Unnamed: 0,gp,min,pts,fg,3p,ft,reb,ast,stl,blk,tov,target_5yrs,total_points,efficiency
0,36,27.4,7.4,34.7,25.0,69.9,4.1,1.9,0.4,0.4,1.3,0,266.4,0.270073
1,35,26.9,7.2,29.6,23.5,76.5,2.4,3.7,1.1,0.5,1.6,0,252.0,0.267658
2,74,15.3,5.2,42.2,24.4,67.0,2.2,1.0,0.5,0.3,1.0,0,384.8,0.339869
3,58,11.6,5.7,42.6,22.6,68.9,1.9,0.8,0.6,0.1,1.0,1,330.6,0.491379
4,48,11.5,4.5,52.4,0.0,67.4,2.5,0.3,0.3,0.4,0.8,1,216.0,0.391304


## Clean the extracted data

In [7]:

# Naive Bayes involves an assumption that features are independent of each other given the class
# Remove any columns from `extracted_data` that are no longer needed to meet

# Remove `gp`, `pts`, and `min` from `extracted_data`.
extracted_data = extracted_data.drop(columns = ["gp", "pts", "min"])

# Display the first few rows of `extracted_data` to ensure that column drops took place.

extracted_data.head()


Unnamed: 0,fg,3p,ft,reb,ast,stl,blk,tov,target_5yrs,total_points,efficiency
0,34.7,25.0,69.9,4.1,1.9,0.4,0.4,1.3,0,266.4,0.270073
1,29.6,23.5,76.5,2.4,3.7,1.1,0.5,1.6,0,252.0,0.267658
2,42.2,24.4,67.0,2.2,1.0,0.5,0.3,1.0,0,384.8,0.339869
3,42.6,22.6,68.9,1.9,0.8,0.6,0.1,1.0,1,330.6,0.491379
4,52.4,0.0,67.4,2.5,0.3,0.3,0.4,0.8,1,216.0,0.391304


In [8]:

# Export the extracted data to a csv file for the Naive Bayes model.

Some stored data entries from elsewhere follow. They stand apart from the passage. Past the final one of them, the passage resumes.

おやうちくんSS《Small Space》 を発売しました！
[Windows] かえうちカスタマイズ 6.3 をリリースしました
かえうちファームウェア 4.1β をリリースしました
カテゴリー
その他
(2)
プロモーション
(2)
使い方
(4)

extracted_data.to_csv("extracted_nba_players_data.csv", index = 0)



## **Results Summary**



The following attributes about player performance could help predict their NBA career duration: field goals, three-point field goals, free throws, rebounds, assists, steals, blocks, turnovers, total points, and efficiency as points per minute.

The next step is to build a model to predict a player's career duration.